Skeffling (St. Helen)
SKEFFLING (St. Helen), a parish, in the union of Patrington, S. division of the wapentake of Holderness, E. riding of York, 4½ miles (S. E. by E.) from Patrington; containing 200 inhabitants. It comprises 1613a. 1r. 25p., of which 244 acres are meadow and pasture, and the remainder arable land: the soil is of a productive quality; the surface is level and uninteresting. The village is situated about half a mile from the Humber, and three miles from the sea. The living is a perpetual curacy, valued in the king's books at £5; income, £53; patron and impropriator, the Rev. H. T. Holme. The church is principally in the later English style. There is a place of worship for Wesleyans.
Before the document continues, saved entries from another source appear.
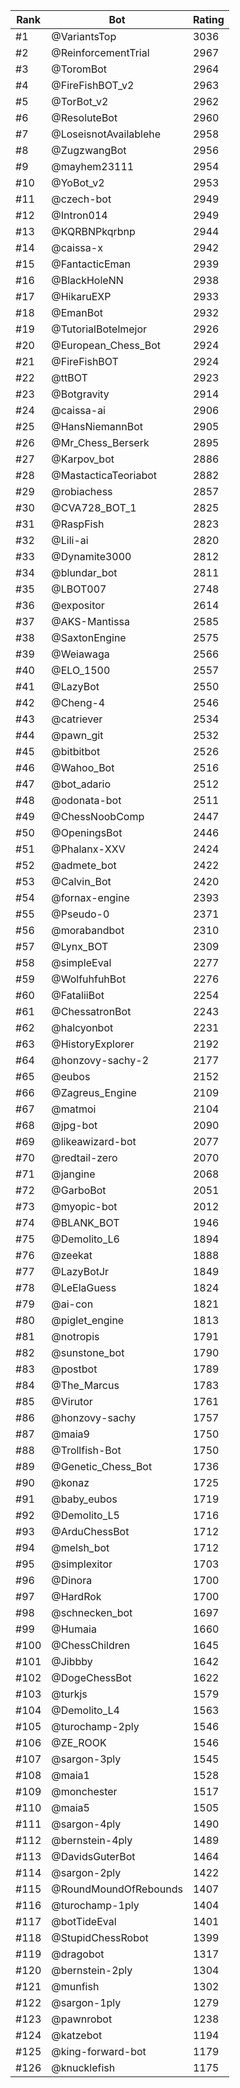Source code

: Rank|Bot|Rating
---|---|---
#1|@VariantsTop|3036
#2|@ReinforcementTrial|2967
#3|@ToromBot|2964
#4|@FireFishBOT_v2|2963
#5|@TorBot_v2|2962
#6|@ResoluteBot|2960
#7|@LoseisnotAvailablehe|2958
#8|@ZugzwangBot|2956
#9|@mayhem23111|2954
#10|@YoBot_v2|2953
#11|@czech-bot|2949
#12|@Intron014|2949
#13|@KQRBNPkqrbnp|2944
#14|@caissa-x|2942
#15|@FantacticEman|2939
#16|@BlackHoleNN|2938
#17|@HikaruEXP|2933
#18|@EmanBot|2932
#19|@TutorialBotelmejor|2926
#20|@European_Chess_Bot|2924
#21|@FireFishBOT|2924
#22|@ttBOT|2923
#23|@Botgravity|2914
#24|@caissa-ai|2906
#25|@HansNiemannBot|2905
#26|@Mr_Chess_Berserk|2895
#27|@Karpov_bot|2886
#28|@MastacticaTeoriabot|2882
#29|@robiachess|2857
#30|@CVA728_BOT_1|2825
#31|@RaspFish|2823
#32|@Lili-ai|2820
#33|@Dynamite3000|2812
#34|@blundar_bot|2811
#35|@LBOT007|2748
#36|@expositor|2614
#37|@AKS-Mantissa|2585
#38|@SaxtonEngine|2575
#39|@Weiawaga|2566
#40|@ELO_1500|2557
#41|@LazyBot|2550
#42|@Cheng-4|2546
#43|@catriever|2534
#44|@pawn_git|2532
#45|@bitbitbot|2526
#46|@Wahoo_Bot|2516
#47|@bot_adario|2512
#48|@odonata-bot|2511
#49|@ChessNoobComp|2447
#50|@OpeningsBot|2446
#51|@Phalanx-XXV|2424
#52|@admete_bot|2422
#53|@Calvin_Bot|2420
#54|@fornax-engine|2393
#55|@Pseudo-0|2371
#56|@morabandbot|2310
#57|@Lynx_BOT|2309
#58|@simpleEval|2277
#59|@WolfuhfuhBot|2276
#60|@FataliiBot|2254
#61|@ChessatronBot|2243
#62|@halcyonbot|2231
#63|@HistoryExplorer|2192
#64|@honzovy-sachy-2|2177
#65|@eubos|2152
#66|@Zagreus_Engine|2109
#67|@matmoi|2104
#68|@jpg-bot|2090
#69|@likeawizard-bot|2077
#70|@redtail-zero|2070
#71|@jangine|2068
#72|@GarboBot|2051
#73|@myopic-bot|2012
#74|@BLANK_BOT|1946
#75|@Demolito_L6|1894
#76|@zeekat|1888
#77|@LazyBotJr|1849
#78|@LeElaGuess|1824
#79|@ai-con|1821
#80|@piglet_engine|1813
#81|@notropis|1791
#82|@sunstone_bot|1790
#83|@postbot|1789
#84|@The_Marcus|1783
#85|@Virutor|1761
#86|@honzovy-sachy|1757
#87|@maia9|1750
#88|@Trollfish-Bot|1750
#89|@Genetic_Chess_Bot|1736
#90|@konaz|1725
#91|@baby_eubos|1719
#92|@Demolito_L5|1716
#93|@ArduChessBot|1712
#94|@melsh_bot|1712
#95|@simplexitor|1703
#96|@Dinora|1700
#97|@HardRok|1700
#98|@schnecken_bot|1697
#99|@Humaia|1660
#100|@ChessChildren|1645
#101|@Jibbby|1642
#102|@DogeChessBot|1622
#103|@turkjs|1579
#104|@Demolito_L4|1563
#105|@turochamp-2ply|1546
#106|@ZE_ROOK|1546
#107|@sargon-3ply|1545
#108|@maia1|1528
#109|@monchester|1517
#110|@maia5|1505
#111|@sargon-4ply|1490
#112|@bernstein-4ply|1489
#113|@DavidsGuterBot|1464
#114|@sargon-2ply|1422
#115|@RoundMoundOfRebounds|1407
#116|@turochamp-1ply|1404
#117|@botTideEval|1401
#118|@StupidChessRobot|1399
#119|@dragobot|1317
#120|@bernstein-2ply|1304
#121|@munfish|1302
#122|@sargon-1ply|1279
#123|@pawnrobot|1238
#124|@katzebot|1194
#125|@king-forward-bot|1179
#126|@knucklefish|1175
SKEGBY, a parish, in the union of Mansfield, N. division of the wapentake of Broxtow and of the county of Nottingham, 3 miles (W.) from Mansfield; containing 775 inhabitants. It comprises 1425 acres, of which 50 are plantation, and the remainder arable and pasture. The substratum contains coal, of which some mines are in operation, and limestone, which is quarried for burning into lime. The Skegby lime, recently discovered, is equal to cement for the erection of bridges, constructing pit-works, lining water-cisterns, &c.; it was used for the bridges, tunnels, &c, of the North Midland railway. John Dodsley, Esq., lord of the manor, resides at the Hall, and occasionally holds a court. The village is pleasantly situated on the opposite acclivities of a deep valley, near the source of the river Meden; the inhabitants are partly employed in frame-work knitting. The living is a perpetual curacy; net income, £78; patron and impropriator, the Duke of Portland, as lessee under the Dean and Chapter of Lincoln. The church is a small stone edifice with a tower, on an eminence some distance from the village; it contains monuments to the Lindley family. The Wesleyans have a place of worship. A Sunday school has been established.
Skegness (St. Clement)
SKEGNESS (St. Clement), a parish, in the union of Spilsby, Marsh division of the wapentake of Candleshoe, parts of Lindsey, county of Lincoln, 3¾ miles (E. by S.) from Burgh; containing 316 inhabitants. Here was once a considerable town, having a haven and a castle, and surrounded by walls; it was swallowed up by the sea. From its situation on an advantageous part of the coast, the place is resorted to by visiters for sea-bathing, and is also a coast-guard station, of which the head-quarters are at Grimsby. The living is a discharged rectory, valued in the king's books at £15. 6. 8.; income, £103; patron, the Earl of Scarborough.
SKELBROOKE, a chapelry, in the parish of South Kirby, Upper division of the wapentake of Osgoldcross, W. riding of York, 7¼ miles (N. W. by N.) from Doncaster; containing 104 inhabitants. This place is memorable for a meeting in 1541, between Henry VIII. and the clergy of York headed by their archbishop, who presented that monarch with the sum of £600. The chapelry includes part of the ancient forest of Barnsdale, the celebrated haunt of Robin Hood; and comprises by computation 1200 acres of land, the property of John P. Nevile, Esq., who is lord of the manor. The village is situated on the north bank of the small river Skell, from which it takes its name; and the surrounding scenery is pleasing. The chapel, dedicated to St. Michael, is a small ancient structure, repaired a few years since: the living is a perpetual curacy; net income, £60; patron and impropriator, Mr. Nevile.
SKELDING, a township, in the parish of Ripon, Lower division of the wapentake of Claro, W. riding of York, 6½ miles (W. by S.) from Ripon; containing 48 inhabitants. The township comprises 963 acres, including 180 waste land or common. The village is situated on the north bank of the small river Skell.